The Colocation Industry has experienced excellent growth in the past five years. The success can be attributed to an increased percentage of services offered online.
A recent report released by IBIS world has shown the Colocation Industry has experienced excellent growth in the past five years. The success of the colocation market can be attributed to an increased percentage of services offered online. Companies large and small have invested heavily in dedicated servers and other related computer hardware. In an effort to cut costs companies have turned to Colocation Providers to house their precious data.

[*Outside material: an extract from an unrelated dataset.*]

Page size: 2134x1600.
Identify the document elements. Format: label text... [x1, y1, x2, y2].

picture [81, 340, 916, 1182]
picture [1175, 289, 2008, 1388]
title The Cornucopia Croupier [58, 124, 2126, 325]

While the demand for colocation services has driven up revenue for the industry, it has also depleted the total amount of space available to clients.
According to IBIS, online services have grown at an average annual rate of 3.5 percent. Investments in computer hardware have grown at rate of 2.7 percent respectively. These rates have allowed industry revenue to clime to roughly $18 billion in five years. The supply and demand is very cyclical in the data center industry. Earlier this year, the colocation industry expanded too rapidly and created a bit of a surplus. Heading into 2013, demand is expected to catch up and drive sales in related industries.

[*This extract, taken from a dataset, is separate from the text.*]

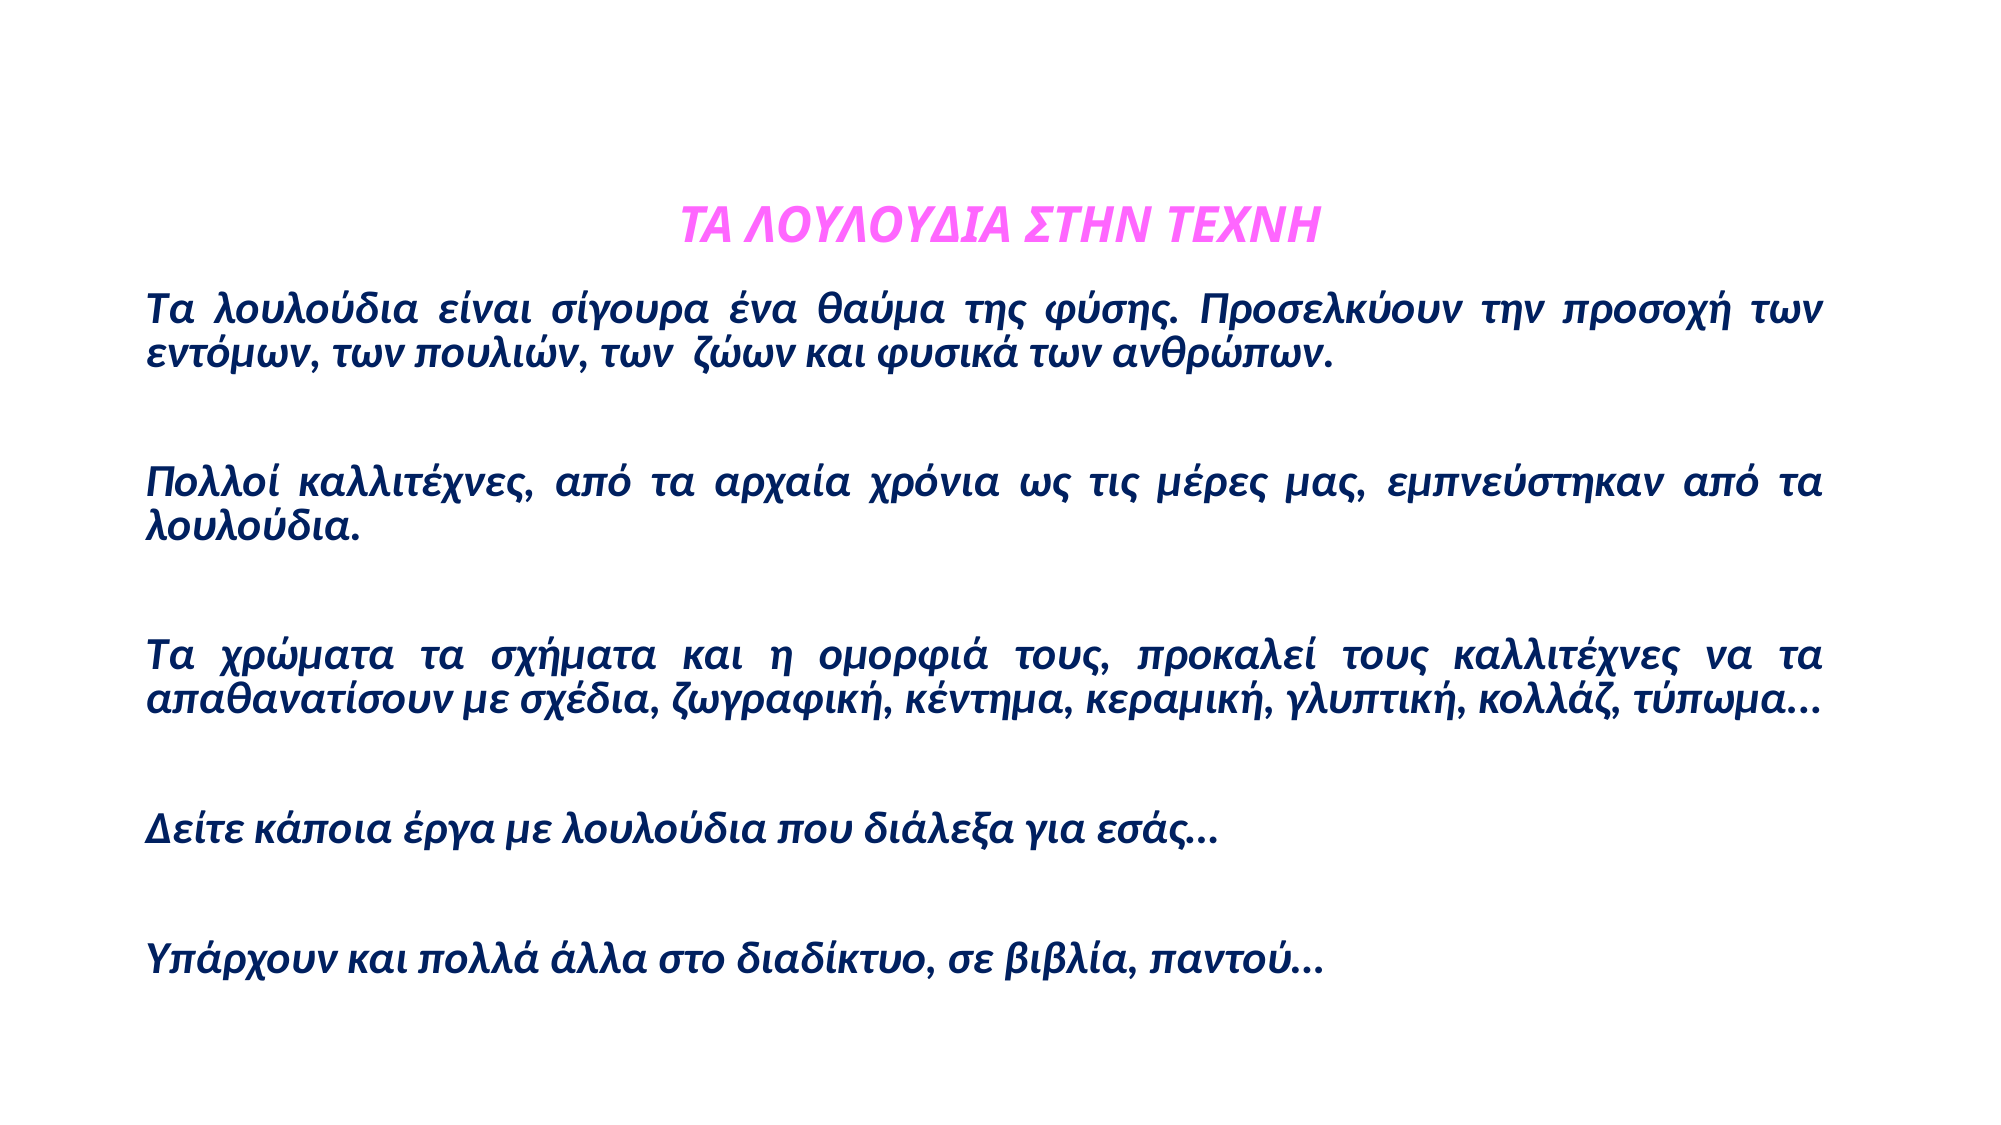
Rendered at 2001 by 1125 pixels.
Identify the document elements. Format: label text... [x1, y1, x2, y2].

subtitle Τα λουλούδια είναι σίγουρα ένα θαύμα της φύσης. Προσελκύουν την προσοχή των εντόμων, των πουλιών, των ζώων και φυσικά των ανθρώπων. Πολλοί καλλιτέχνες, από τα αρχαία χρόνια ως τις μέρες μας, εμπνεύστηκαν από τα λουλούδια. Τα χρώματα τα σχήματα και η ομορφιά τους, προκαλεί τους καλλιτέχνες να τα απαθανατίσουν με σχέδια, ζωγραφική, κέντημα, κεραμική, γλυπτική, κολλάζ, τύπωμα... Δείτε κάποια έργα με λουλούδια που διάλεξα για εσάς… Υπάρχουν και πολλά άλλα στο διαδίκτυο, σε βιβλία, παντού… [130, 280, 1864, 1044]
title ΤΑ ΛΟΥΛΟΥΔΙΑ ΣΤΗΝ ΤΕΧΝΗ [249, 81, 1750, 280]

Colocation Providers who operate efficient data centers receive reduced rates from utility companies. Given this fact, many customers will move their servers into colocation facilities to offset the cost of ownership inherent in owning power hungry equipment. Furthermore, analysts predict that colocation revenues will continue to rise yet acknowledge the fact that some will opt to house their servers in house. The reason: the advent of virtualized services like managed VPS hosting for example, have made it more affordable for individuals to manage their data in house. Not only that, but the cost of servers and related hardware is expected to come down as well. Despite this however, the financial outlook for the Colocation Industry will continue to hold its own, now and in the future.